С целью разжижения и удаления мокроты из дыхательных путей назначают отхаркивающие и мукорегуляторные препараты, вводимые преимущественно ингаляционным способом.
В случае отсутствия эффекта от проводимой терапии крупа 2-й степени на протяжении 48 часов, прогрессировании стеноза II степени и крупа 3-й степени обязательна назотрахеальная интубация термопластической трубкой значительно меньшего диаметра, чем нужно ребенку по возрасту [3, 5, 8, 9, 12]. Эндотрахеальная интубация требуется менее чем 1 % пациентов, обращающихся за неотложной помощью, и от 2 до 6 % госпитализированных детей.

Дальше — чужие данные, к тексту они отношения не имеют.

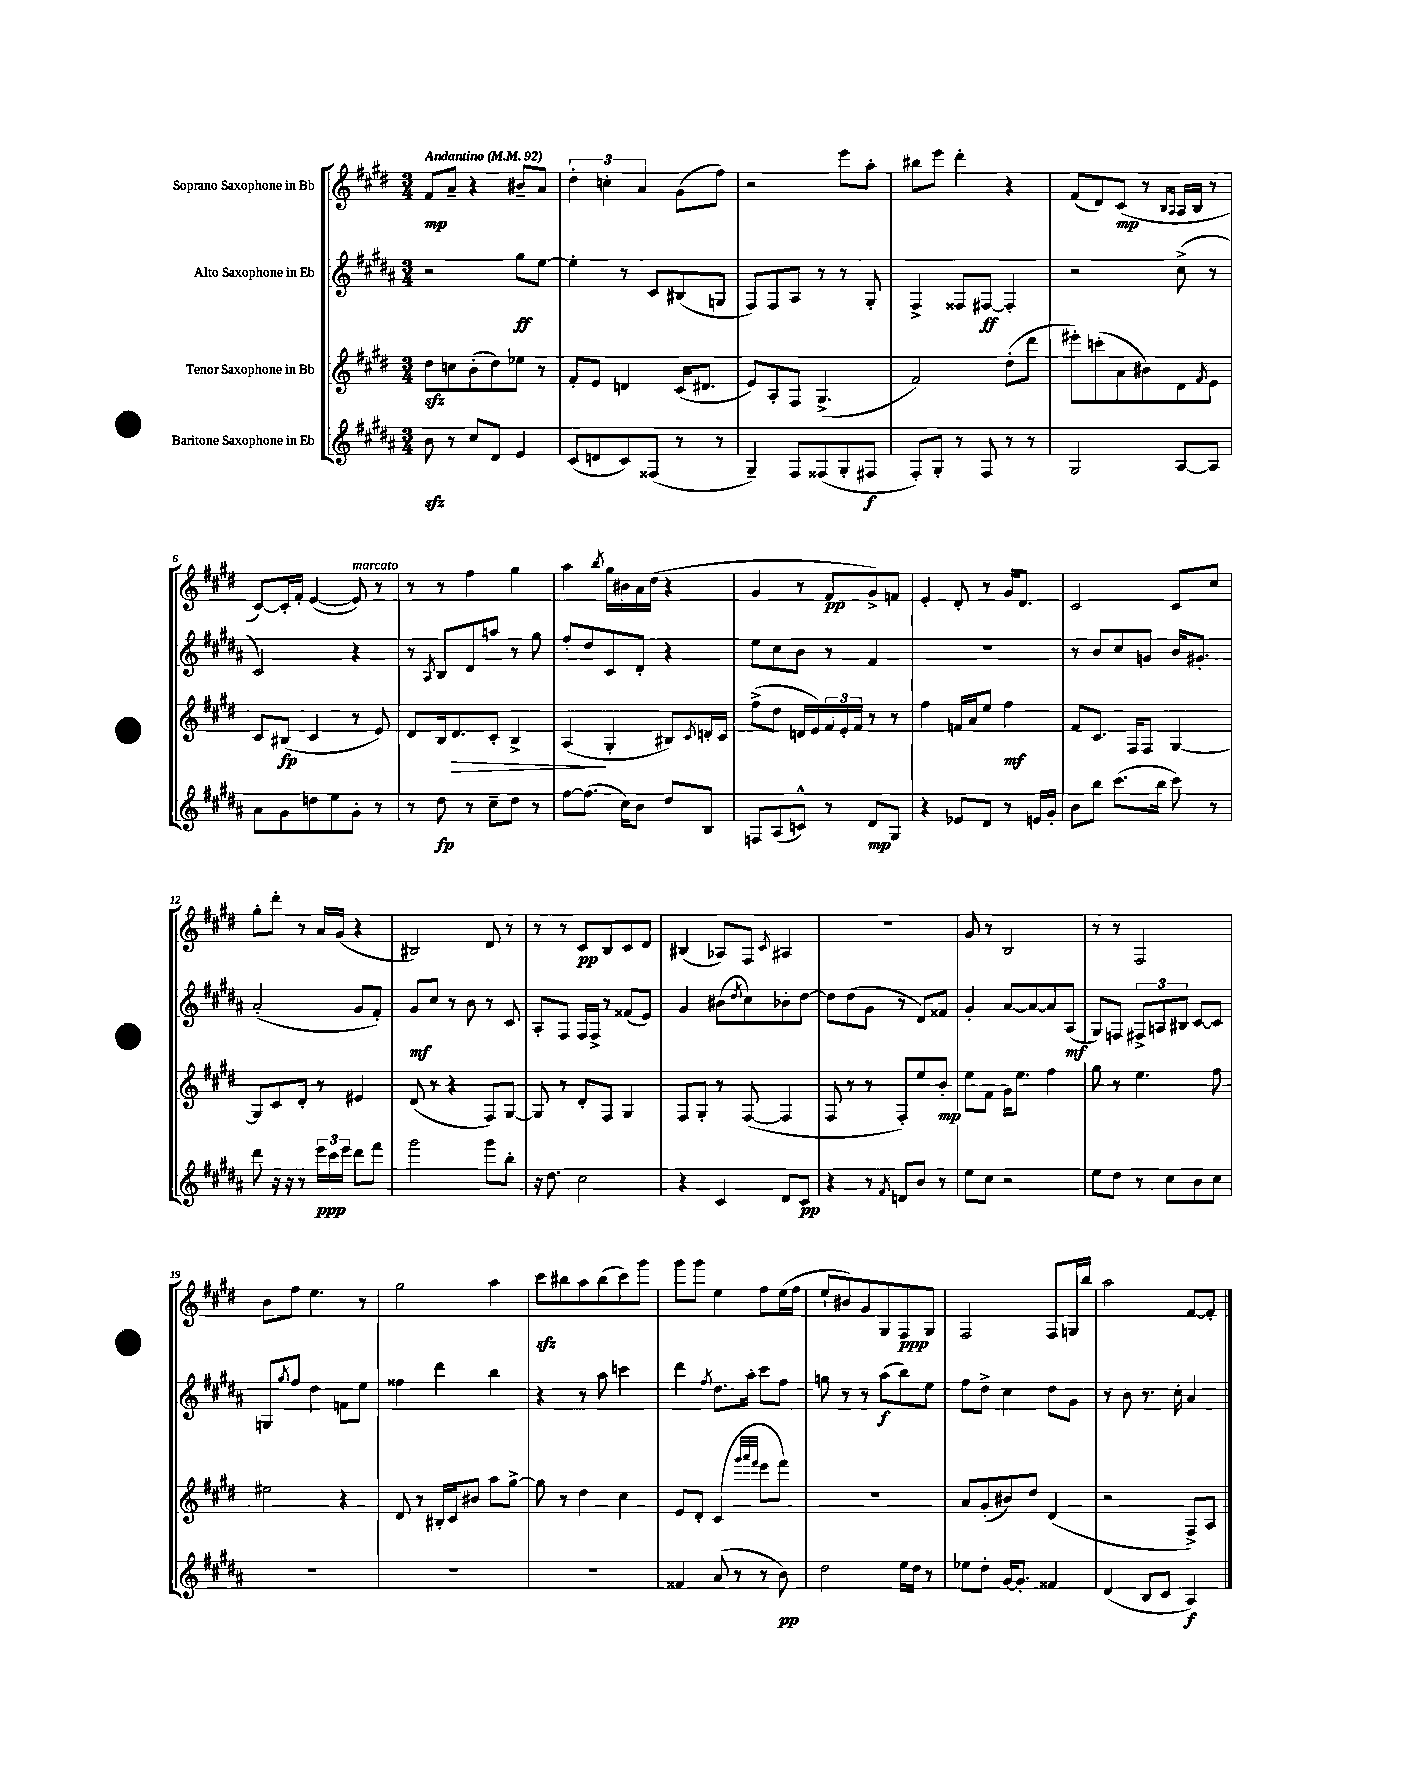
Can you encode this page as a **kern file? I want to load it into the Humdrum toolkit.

**kern	**kern	**kern	**kern
*staff4	*staff3	*staff2	*staff1
*clefG2	*clefG2	*clefG2	*clefG2
*k[f#c#g#d#a#]	*k[f#c#g#d#]	*k[f#c#g#d#a#]	*k[f#c#g#d#]
*M3/4	*M3/4	*M3/4	*M3/4
*MM92	*MM92	*MM92	*MM92
8b	8dd#	2r	8f#
8r	8cc	.	8a~
8cc#	(8b'	.	4r
8d#	8dd#)	.	.
4e	8ee-	8gg#	8b#~
.	8r	[8ee	8a
=	=	=	=
(8c#	8f#'	4ee']	6dd#'
8d	8e	.	.
.	.	.	6cc'
8c#)	4d	8r	.
.	.	.	6a
(8F##	.	8c#	.
8r	(16c#	(8B#	(8g#
.	8.d#	.	.
8r	.	8G	8ff#)
=	=	=	=
4G#~)	8e)	8F#)	2r
.	8A'	8F#	.
8F#	8F#	8A#	.
(8F##	(4.G#^	8r	.
8G#'	.	8r	8eee
8F#	.	8G#'	8aa'
=	=	=	=
8F#')	2f#)	4F#^	8bb#
8G#'	.	.	8eee
8r	.	8F##	4ddd#'
8F#	.	[8F#	.
8r	(8dd#'	4F#']	4r
8r	8ddd#	.	.
=	=	=	=
2G#	8eee#')	2r	(8f#
.	(8ccc'	.	8d#)
.	8a	.	(8c#
.	8b#)	.	8r
.	.	.	16qqB
.	.	.	16qqA
[8A#	8d#	(8cc#^	16A
.	.	.	16B
.	8qf#	.	.
8A#]	8e	8r	8r
=	=	=	=
8a#	8c#	2c#)	[8c#)
8g#	(8B#	.	16c#']
.	.	.	16f#'
8dd	4c#	.	([4e
8ee	.	.	.
8g#'	8r	4r	8e])
8r	8e)	.	8r
=	=	=	=
8r	8d#	8r	8r
.	.	8qA#	.
8dd#	16B	8B	8r
.	8.d#	.	.
8r	.	8d#	4ff#
8cc#~	8c#'	8aa	.
8dd#	4B^	8r	4gg#
8r	.	8gg#	.
=	=	=	=
[8ff#	(4A	8ff#'	4aa
(8.ff#]	.	8dd#	.
.	.	.	8qbb
.	4G#'	8c#	16gg#
16cc#)	.	.	16b#
8b	.	8d#'	16a
.	.	.	(16dd#
8dd#	8B#)	4r	4r
.	8qc#	.	.
8B	16d'	.	.
.	16c#	.	.
=	=	=	=
8F	(8ff#^	8ee	4g#
(8A#	8dd#	8cc#	.
8c^^)	16d	8b	8r
.	16e)	.	.
8r	24f#	8r	8f#
.	24e'	.	.
.	24f#	.	.
8d#	8r	4f#	8g#^)
8G#	8r	.	8f
=	=	=	=
4r	4ff#	2.r	4e'
8e-	16f	.	8d#'
.	16a	.	.
8d#	8ee	.	8r
8r	4ff#	.	16g#
.	.	.	8.d#
16e	.	.	.
16g#'	.	.	.
=	=	=	=
8b	8f#	8r	2c#
8bb	8.c#	8b	.
(8.ccc#	.	8cc#	.
.	16F#	.	.
.	8F#	8g	.
16bb	.	.	.
8ccc#)	[4G#	16b	8c#
.	.	8.g#'	.
8r	.	.	8cc#
=	=	=	=
8ddd#	8G#]	(2a#'	8gg#'
16r	8c#	.	8ddd#'
16r	.	.	.
8r	8d#'	.	8r
24eee	8r	.	16a
24ccc#	.	.	.
.	.	.	(16g#
24eee	.	.	.
8ddd#	4e#	8g#	4r
8fff#	.	8f#')	.
=	=	=	=
2ggg#	(8d#	8g#	2B#)
.	8r	8cc#	.
.	4r	8r	.
.	.	8b	.
8ggg#	8F#)	8r	8d#
8bb'	[8G#	8c#	8r
=	=	=	=
16r	8G#]	8A#'	8r
8.dd#	.	.	.
.	8r	8F#	8r
2cc#	8d#'	16F#	8c#
.	.	16F#^	.
.	8F#	8r	8B
.	4G#	(8f##	8c#
.	.	8e)	8d#
=	=	=	=
4r	8F#	4g#	(4B#
.	8G#'	.	.
4c#	8r	(8b#	8A-)
.	.	8qdd#	.
.	([8F#	8cc#)	8F#
.	.	.	8qc#
8d#	4F#]	8b-'	4A#
8c#	.	[8dd#	.
=	=	=	=
4r	8F#	8dd#]	2.r
.	8r	(8dd#	.
8r	8r	8g#	.
8qf#	.	.	.
8d	8F#')	8r	.
8b	8ee	8d#)	.
8r	8b'	8f##	.
=	=	=	=
8ee	8ee	4g#'	8g#
8cc#	8f#	.	8r
2r	16g#	[8a#	2B
.	8.ee	.	.
.	.	8a#_	.
.	4ff#	8a#]	.
.	.	(8A#	.
=	=	=	=
8ee	8gg#	8G#)	8r
8dd#	8r	8F	8r
8r	4.ee	12F#^	2F#
.	.	12A	.
8cc#	.	.	.
.	.	12B#	.
8b	.	[8c#	.
8cc#	8ff#	8c#]	.
=	=	=	=
2.r	2ee#	8G	8b
.	.	8qgg#	.
.	.	8ff#	8ff#
.	.	4dd#	4.ee
.	4r	8f	.
.	.	8ee	8r
=	=	=	=
2.r	8d#	4ff##	2gg#
.	8r	.	.
.	16B#'	4ddd#	.
.	16c#	.	.
.	8b#	.	.
.	8aa	4bb	4aa
.	[8gg#^	.	.
=	=	=	=
2.r	8gg#]	4r	8ccc#
.	8r	.	8bb#
.	4dd#	8r	8aa
.	.	8aa#	(8bb#
.	4cc#	4ccc	8ccc#)
.	.	.	8ggg#
=	=	=	=
4f##	8e	4ddd#	8ggg#
.	8d#'	.	8ggg#
.	.	8qff#	.
(8a#	(4c#	8.dd#	4ee
8r	.	.	.
.	.	16aa#'	.
.	32qqggg#	.	.
.	32qqaaa	.	.
.	32qqfff#	.	.
8r	8eee	8ccc#	8ff#
8b)	8fff#)	8ff#	(16ee
.	.	.	16ff#
=	=	=	=
2dd#	2.r	8gg	8ee`
.	.	8r	8b#)
.	.	8r	8g#
.	.	(8aa#	8G#
16ee	.	8bb)	8F#
16dd#	.	.	.
8r	.	8ee	8G#
=	=	=	=
8ee-	8a	8ff#	2F#
8dd#'	(8g#'	8dd#^	.
[16g#	8b#)	4cc#	.
8.g#']	.	.	.
.	8dd#	.	.
4f##	(4d#	8dd#	8F#
.	.	8g#	16G
.	.	.	16bb
=	=	=	=
(4d#	2r	8r	2aa
.	.	8b	.
8B	.	8.r	.
8c#	.	.	.
.	.	16cc#'	.
4A#)	8F#^)	4a#	[8f#
.	8A	.	8f#']
==	==	==	==
*-	*-	*-	*-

Необходимость в интубации следует ожидать среди детей с прогрессирующей дыхательной недостаточностью, процедура должна быть выполнена с минимально возможным препятствием дыханию. Трахеальная трубка требуется на 0,5–1,0 мм меньше, чем обычно используемый размер [5, 9].
Дезинтоксикационная терапия проводится по показаниям и под строгим контролем диуреза. Общий объем инфузии рассчитывают, исходя из 30–50 мл на 1 кг массы тела в сутки. При этом необходимо учитывать наличие общетоксических проявлений и степень их выраженности.
Эффективность антибактериальной терапии при вирусном ложном крупе не доказана. Назначение антибиотиков оправданно лишь при крупе, осложненном бактериальной инфекцией. Интубация и трахеостомия осуществляются при неэффективности консервативной терапии и проведении реанимационных мероприятий [8].
При своевременной диагностике и адекватной терапии на догоспитальном этапе прогноз заболевания благоприятен.